NetComposer / nklib

NetComposer common library functions
Apache License 2.0
11 stars 35 forks source link

If nklib_proc registry crashes it must kill all client processes have called 'put'. #2

Closed vjache closed 7 years ago

vjache commented 9 years ago

Hi,

I have encountered an interesting case. First of all I must to say that I can not reproduce this situation any more. When I brought my notebook into hibernation state (with working nkcluster) for a long time (~12 hours), then, when I turned it on again, I discovered that the process 'nklib_proc' were dead and restarted for some reason. Sadly I could not to figure out the reason why process crashed, logs were empty. My conclusion about process were restarted based on that fact that its pid had a much much bigger number in comparison with its neighbors by supervisor. The effect on a system was that some process constantly restarted due to failure on call 'nkcluster_agent:get_status' due to 'nklib_proc:values' returned '[]'.

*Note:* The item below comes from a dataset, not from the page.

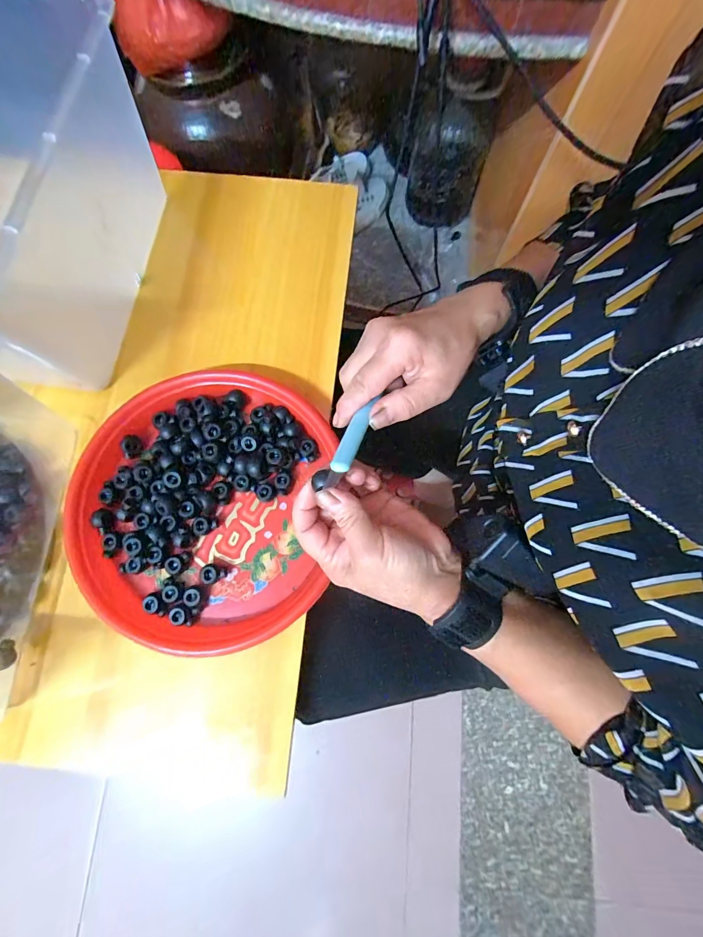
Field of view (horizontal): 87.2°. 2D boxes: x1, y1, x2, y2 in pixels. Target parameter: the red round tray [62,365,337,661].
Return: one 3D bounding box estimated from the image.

So, if to admit that there is some bug in a nklib_proc which exhibits itself under some rare circumstances then the system will enter into corrupted state in case of nklib_proc crash. In such a case nklib_proc must cause a crash of all client processes registerd (called 'put'). This may be achieved by using trap_exit=true + link/1 instead of monitor/2.

Details see in a pull request followed by this message.